Keep the images out and copy every entry below exactly.
═══ Dataset entries ═══
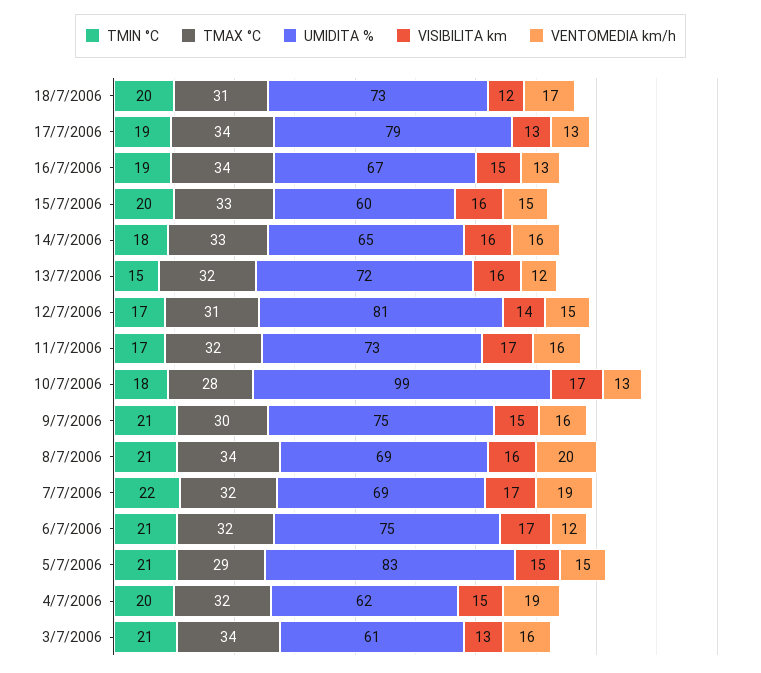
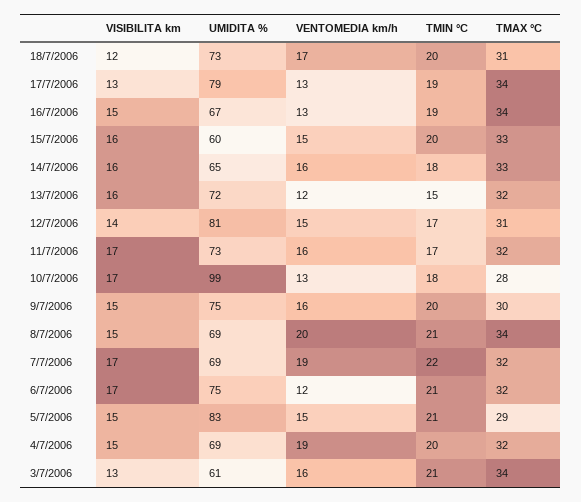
TMIN °C, 9/7/2006: 21 -> 20
VISIBILITA km, 8/7/2006: 16 -> 15
UMIDITA %, 4/7/2006: 62 -> 69

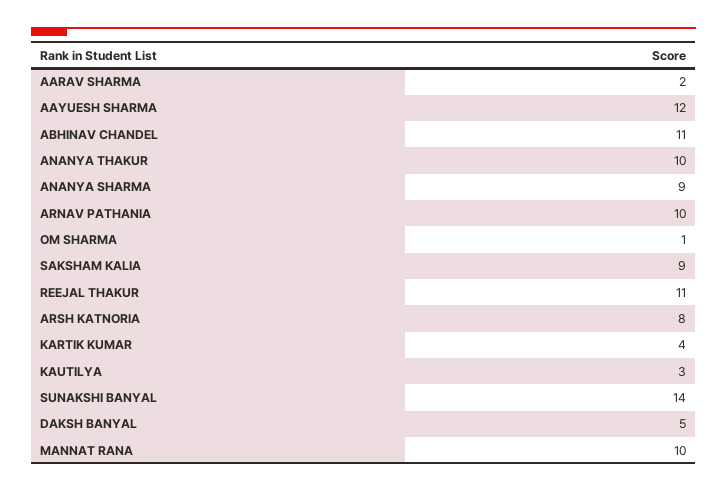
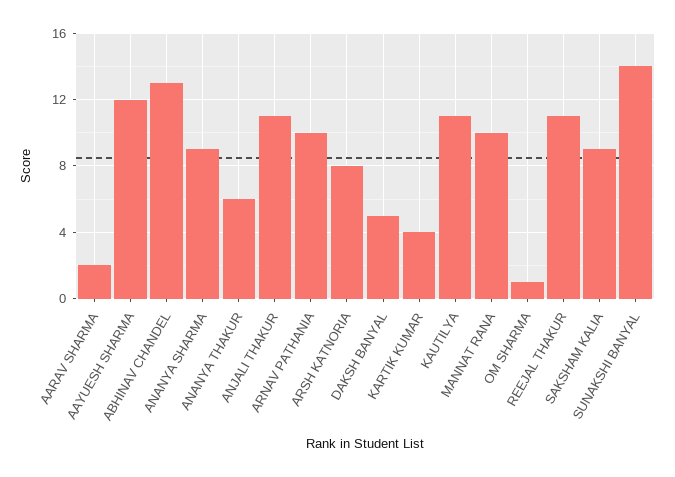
ABHINAV CHANDEL: 11 -> 13
ANANYA THAKUR: 10 -> 6
KAUTILYA: 3 -> 11
ANJALI THAKUR: none -> 11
═══
Task result:
TMIN °C, 9/7/2006: 21 -> 20
VISIBILITA km, 8/7/2006: 16 -> 15
UMIDITA %, 4/7/2006: 62 -> 69

ABHINAV CHANDEL: 11 -> 13
ANANYA THAKUR: 10 -> 6
KAUTILYA: 3 -> 11
ANJALI THAKUR: none -> 11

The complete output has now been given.